Some statistics, especially those commonly used in statistical practice, are known to have sampling distributions that can be approximated, under certain conditions, by a normal or other probability distribution. For many statistics, however, the only way to come up with the sampling distribution is to use a computer to actually carry out the repeated sampling procedure.

In this example, we create the sampling distribution of the median age of people from a certain collection of individuals from the 2000 census. We consider the collection of 500 ages to be the population. The distribution of ages in the population is shown here. We’ll draw simple random samples of 10 ages and compute the median age for each sample.

1.Start with a collection. (You don’t have to start with census microdata, but if you want to, the instructions are here Import U.S. Census Microdata from IPUMS.)
2.With the population collection selected, choose Collection | Sample Cases.

This creates a new collection with 10 cases chosen randomly with replacement. If you want to change the number of cases per sample, change the sampling controls in the Sample panel of the sample collection’s inspector.

_img458

3.Double-click the sample collection to show its inspector, then choose the Measures tab.
4.Define a new measure, as shown, that computes the median age of the people in the sample. (You can define as many measures as you want.)

_img459

 

5.With the sample collection selected, choose Collection | Collect Measures.
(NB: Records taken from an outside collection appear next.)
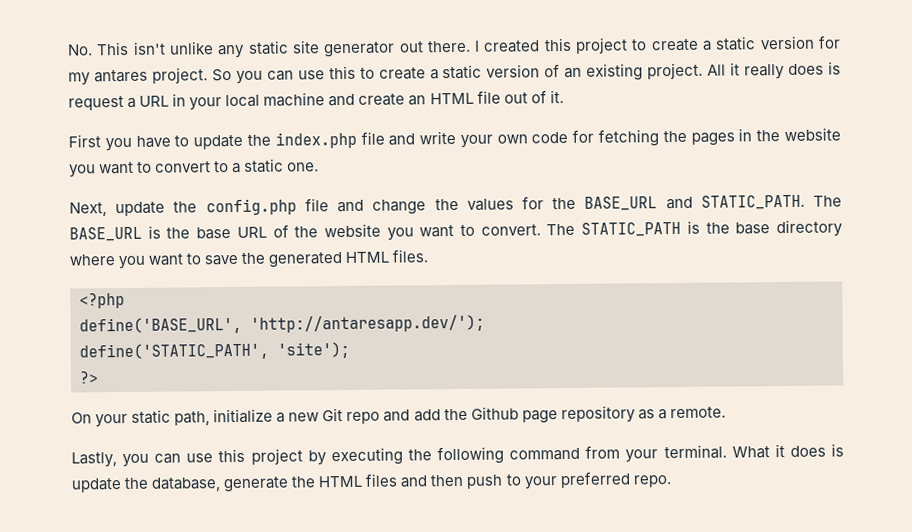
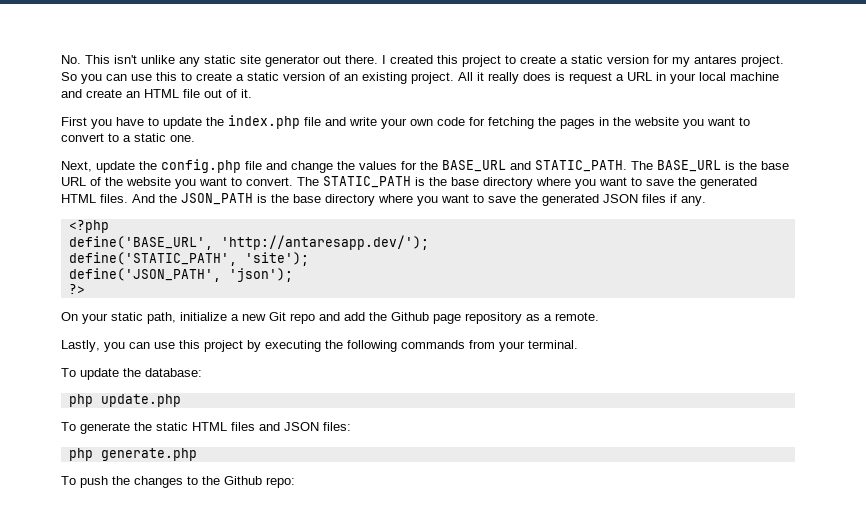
(429, 256) none -> [132,193,706,206] And the JSON_PATH is the base directory where you want to save the generated JSON files if any.
(350, 350) none -> [68,268,293,282] // define('JSON_PATH', 'json');
[509,447,581,461] command -> [401,340,465,349] commands
[731,443,845,459] [71,477,222,493] What it does is update the database, -> [61,368,202,380] [68,394,181,407] [61,422,76,431] // To update the database: // php update.php // To
(317, 482) none -> [156,422,188,431] static
[430,471,672,490] then push to your preferred repo. -> [284,422,351,431] [68,448,197,461] [61,476,295,488] JSON files: // php generate.php // To push the changes to the Github repo:

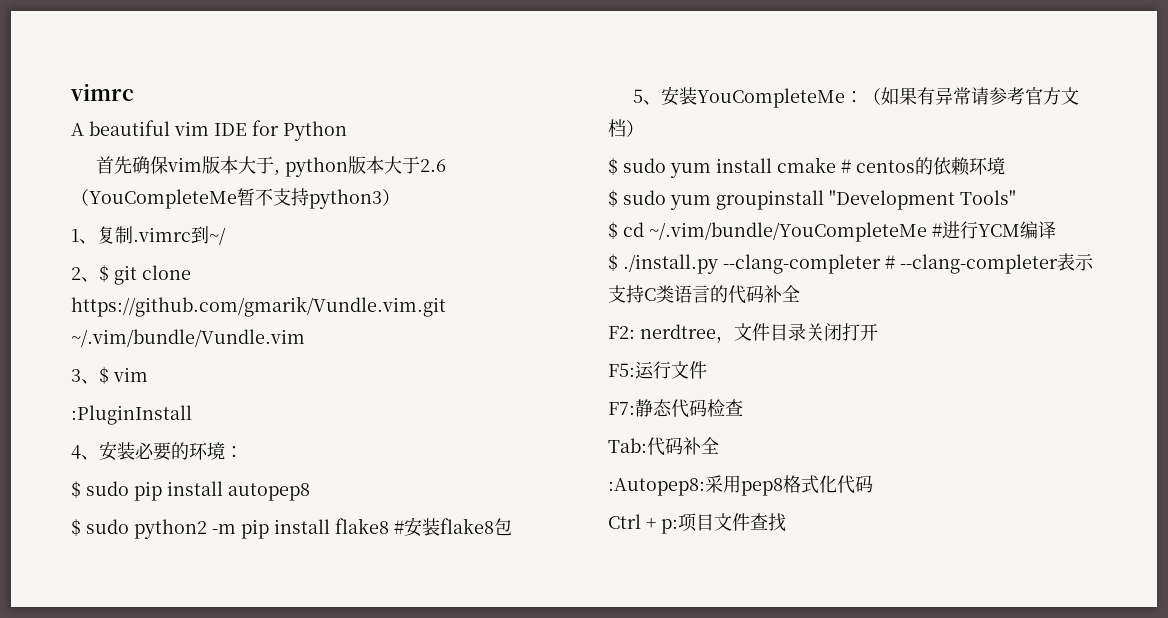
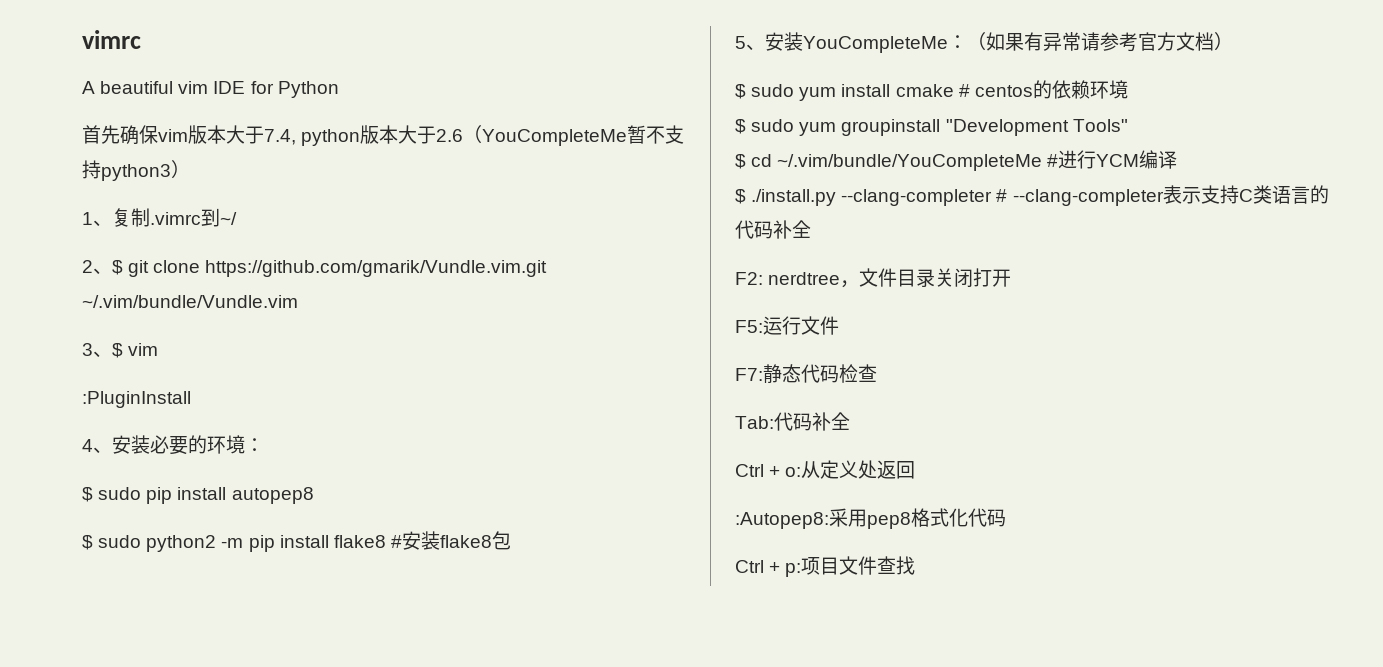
[274,170,281,176] , -> [264,129,296,145] 7.4,
(719, 445) none -> [735,460,916,479] // Ctrl + o:从定义处返回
You now have a measures collection containing five cases, each of which has one value for the median age of people in a sample. (If you defined more than one measure, each measure becomes an attribute in the measures collection.)

6.Double-click the measures collection to show its inspector.
7.If necessary, go to the Collect Measures panel.
8.Change the number of measures collected from the default of 5 to 95.

_img460

9.Click Collect More Measures.

The collection you get contains 100 values of the median age.

You can graph the data in a measures collection, just as you do with any collection. (Go to the Cases panel, and drop the attribute on a graph.)

The histogram is an approximation of the sampling distribution for the statistic.